Smaller particulates remain suspended in the atmosphere longer than coarser ones, and they disperse farther. This is unfortunate because, in general, smaller particulates are more harmful to human health and the environment, and have a greater affect on visibility. Natural particulates, such as windblown dust, volcanic ash, and soot from wildfires, tend to be coarser. Man-made particulates, such as sulfate, nitrate, many organic compounds, and trace metals, tend to be smaller.

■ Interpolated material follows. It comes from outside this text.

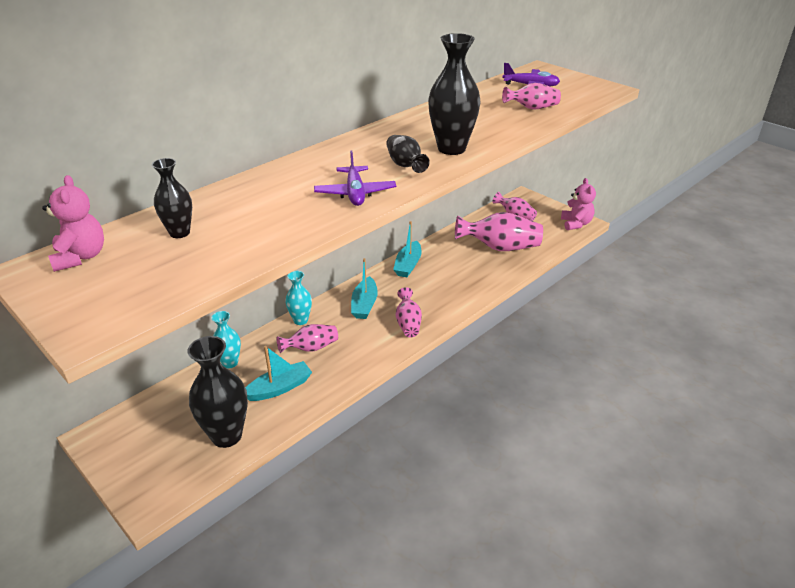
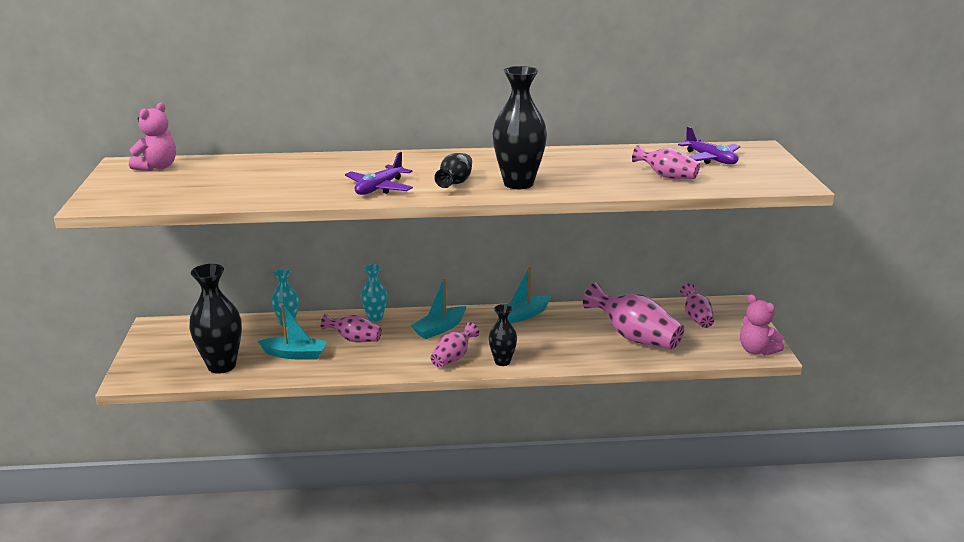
camera: 40 degrees right, 10 degrees down
black vase [152,158,192,238] -> black vase moved to [489,304,517,366]
pink teddy bear [561,178,596,230] -> pink teddy bear turned 105 degrees clockwise [740,294,784,356]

Sulfate makes up about 25 to 50 percent of fine particulate mass at most sites in the U.S. Sulfur typically enters the atmosphere as sulfur dioxide gas, chiefly from fossil-fuel combustion. The gas converts to sulfuric and sulfurous acids, and then to ammonium sulfate ([NH4]2SO4). Other sulfates can form under certain conditions but ammonium sulfate accounts for nearly all elemental sulfur collected in aerosol samples (Cahill and others 1987). Ammonium sulfate is a chief cause of reduced visibility because it is so common and because it scatters light more effectively than nearly all other particulate types (Mangis and others 1994).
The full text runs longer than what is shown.